The belief that our Constitution can evolve as time passes to meet the needs of current generations is so dangerous to what America was founded upon that I can hardly believe that anyone even believes that rubbish. One of the best quotes describing my views on the Constitution comes from Justice Antonin Scalia, who recently passed away under, what I can only call ‘suspicious’ circumstances, “The Constitution that I interpret and apply is not living but dead, or as I prefer to call it, enduring. It means today not what current society, much less the court, thinks it ought to mean, but what it meant when it was adopted.”

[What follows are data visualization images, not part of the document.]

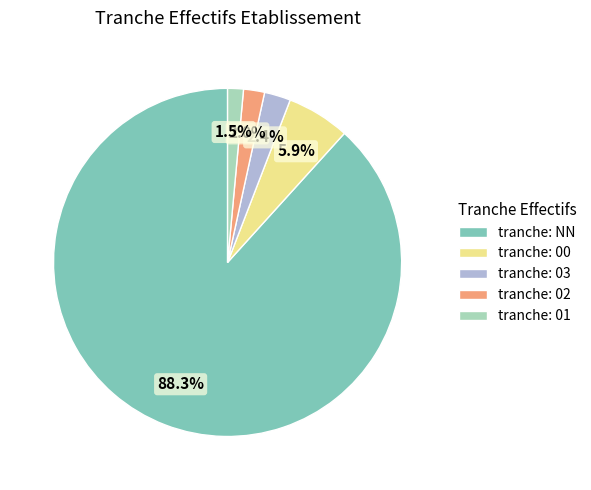

Which category accounts for the majority?

tranche: NN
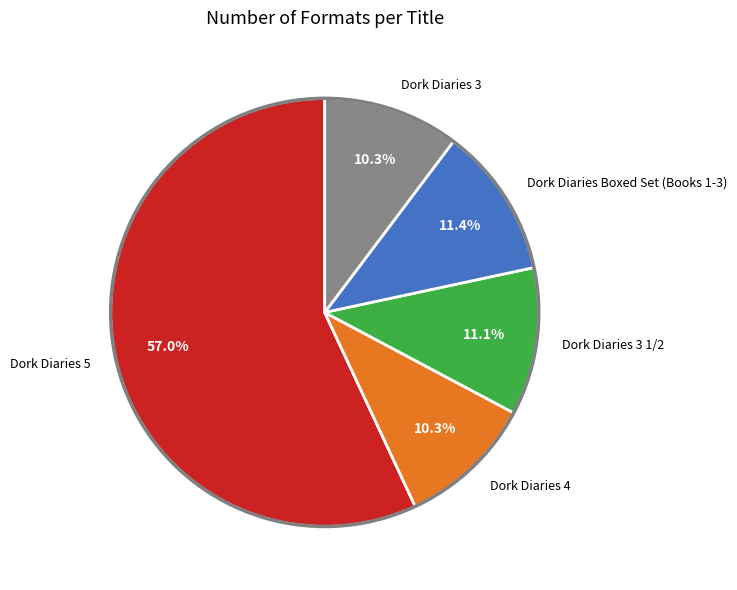

Between Dork Diaries 3 1/2 and Dork Diaries 5, which is larger?

Dork Diaries 5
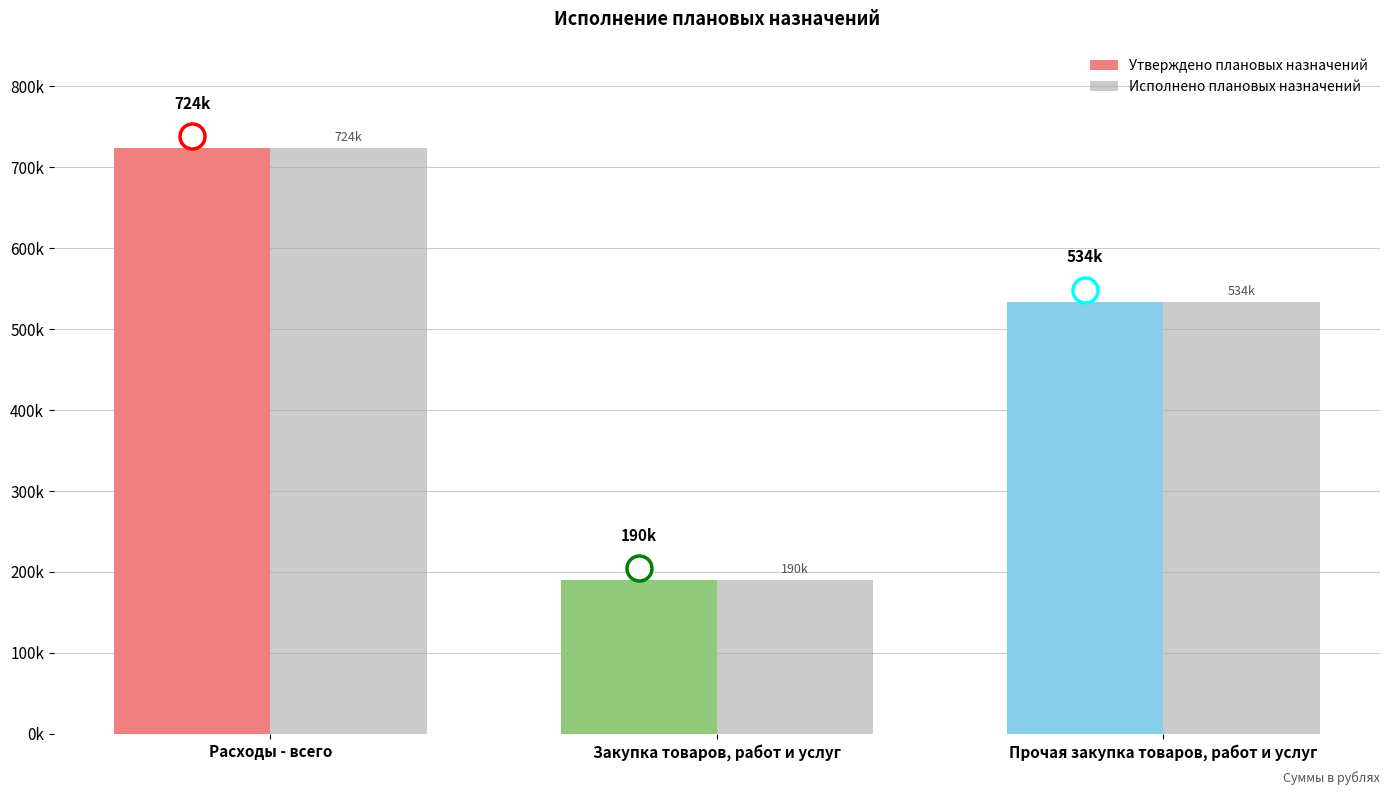

What is the difference between the maximum and minimum values in the Утверждено плановых назначений series?

533728.3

Do you get that, or is that too deep for your feeble mentalities; the Constitution means now the exact same things it meant when it was first adopted back in 1789; it has not changed in the slightest degree. The ONLY thing which has changed is how much people care about what it says, and fight to see how strictly it is adhered to.
You can call yourselves Americans, or patriots until you are blue in the face; you can vote for all the Republicans or Democrats you want, it won’t make you a patriot or a freedom loving American until you start voting for principle over political party ideologies!
One only has to note that something Charles Austin Beard said is commonplace today to realize that the takeover of America by those seeking to subvert the principles of freedom and liberty is complete, “You need only reflect that one of the best ways to get yourself a reputation as a dangerous citizen these days is to go about repeating the very phrases which our founding fathers used in the great struggle for independence.”
When the principles for which our Founding Fathers fought, bled and died for become offensive to society in general you know that the dumbing down of America and the indoctrination into the belief that government is our caretaker and protector is complete. When those who fight for their liberty are viewed as threats to society or terrorists, you will know that what Thomas Jefferson feared has come to pass, “Can it be believed that a grateful people will suffer [individuals] to be consigned to execution, whose sole crime has been the developing and asserting their rights?”
When all these things come to pass you can rest assured that the downfall of the experiment in self governance and the concept that government was established to protect our liberty has all but failed. And the sad thing is, you only have yourselves to blame.